Your variables should be named mysteriously, often with one letter only. The goal is to make it impossible for anyone to find anything with a simple search.

Class names and functions could be one character names too. When you do actually decide to use a normal name for a change, use it all the time - remember sometimes the best way to hide information is to have too much of it. When reusing the same name (call it "subject matter-oriented programming"), it also helps if you place parentheses and curly braces on new lines - to claim you improve readability and also to make your teammates brush up on their regexp if they want to find anything in your code. Consider this:

    $noodles = 1;
    class 
    noodles
    {
        var $noodles = 2;
        function 
            noodles
            ()
        {
            $noodles['noodles'] = 'noodles';
        }
    }
    function 
        noodles() {
            return new noodles;
        }
    $noodles = noodles();
    var_dump($noodles);

You can also use strange charsets when naming variable. Cyrillic letters are quite appropriate, because some letters look just like the roman letters, but they aren't (all of these: xopekacMEBCTAKXOPH). So what will the following echo:

    $alert = 1;
    $аlert = 2;
    echo $alert;

2? Not if the second alert starts with a Cyrillic "a"!

Referencing stuff

Even if you define something normally, doesn't mean you cannot use it in interesting ways. The weapons to master include:

  • eval()
  • variable variables
  • variable class names, e.g. $strudels = "noodles"; $noo = new $strudels;
  • call_user_func()

Basically any language construct that allows you to treat code as strings is your friend.

    // calling abc();
    $z = 'A';
    call_user_func($z .'bC');

Capitalization

Master letter cases. Function names are case insensitive. Abuse this.

function abc(){
    echo "abc";
}
AbC();

On the other hand array keys are sensitive. Abuse this as well.
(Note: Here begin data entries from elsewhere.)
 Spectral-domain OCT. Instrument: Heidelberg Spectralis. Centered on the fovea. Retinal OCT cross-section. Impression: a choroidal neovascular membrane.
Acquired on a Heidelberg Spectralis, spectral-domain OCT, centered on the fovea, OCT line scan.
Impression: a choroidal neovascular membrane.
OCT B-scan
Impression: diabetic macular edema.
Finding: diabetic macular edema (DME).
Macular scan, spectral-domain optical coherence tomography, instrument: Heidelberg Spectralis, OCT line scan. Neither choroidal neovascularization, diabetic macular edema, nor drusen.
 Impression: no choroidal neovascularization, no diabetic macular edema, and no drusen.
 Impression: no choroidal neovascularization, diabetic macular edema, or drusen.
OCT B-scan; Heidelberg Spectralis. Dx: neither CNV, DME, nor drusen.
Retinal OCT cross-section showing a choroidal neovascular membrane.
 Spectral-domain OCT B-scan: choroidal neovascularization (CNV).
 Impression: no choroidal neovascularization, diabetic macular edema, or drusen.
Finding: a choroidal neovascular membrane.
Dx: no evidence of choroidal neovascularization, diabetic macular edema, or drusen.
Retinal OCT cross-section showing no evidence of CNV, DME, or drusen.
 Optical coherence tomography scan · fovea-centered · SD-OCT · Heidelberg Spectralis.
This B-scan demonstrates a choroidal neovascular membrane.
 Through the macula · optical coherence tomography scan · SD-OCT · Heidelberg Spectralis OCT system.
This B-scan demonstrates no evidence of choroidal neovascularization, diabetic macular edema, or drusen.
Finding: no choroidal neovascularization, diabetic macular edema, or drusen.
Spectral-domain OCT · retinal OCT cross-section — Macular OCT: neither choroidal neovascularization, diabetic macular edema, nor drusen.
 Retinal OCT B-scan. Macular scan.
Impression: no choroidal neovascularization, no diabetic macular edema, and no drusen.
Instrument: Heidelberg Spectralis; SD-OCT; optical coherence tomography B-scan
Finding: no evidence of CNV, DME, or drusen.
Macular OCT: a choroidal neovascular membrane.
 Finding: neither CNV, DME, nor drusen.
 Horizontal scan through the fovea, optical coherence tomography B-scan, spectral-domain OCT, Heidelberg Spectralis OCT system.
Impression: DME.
$a['UseConvetionsOnlyTobreakThem'] = 1;
if (isset($a['UseConvetionsOnlyToBreakThem'])) {
    // ?? capital B !!1!
}

Overwrite

Overwrite globals where least expected. Especially superglobals. Overwrite elements in the $_GET array early, overwrite them often. Same for $_POST. Sprinkle that with some quiet $_REQUEST overwrites. If WTF-ed, explain you're sanitizing user input to prevent XSS, injections, infections, and other diseases.

Control structures

Use, mix and match all the alternative if, while, for, foreach, switch syntax. If asked why, explain that you're training the new hires to really learn the language, all of it.

if ($a > 5):
  if ($a > 4) {
      while ($a > 0):
        echo --$a;
      endwhile;
  }
endif;

Nest ternary operators, nothing like nice concise code:

// guess the output
echo true ? 'true' : false ? 't' : 'f';

Inside of the body of for loops, increment the $i once again to keep everybody alert. Alternatively, surprise folks by not using $i for loop increment. Never.

Nest loops. Deeply. Then suddenly break out of them. Statements like break 2 and break 3 are a pure joy to figure out, especially when mixed with strangely indented code.

That's a start!

And that's all for today. I hope by now you're convinced that you can do it, you too can write unmaintainable code. Now your future is in your hands! Can you take the chance of being replaceable by writing predictable code?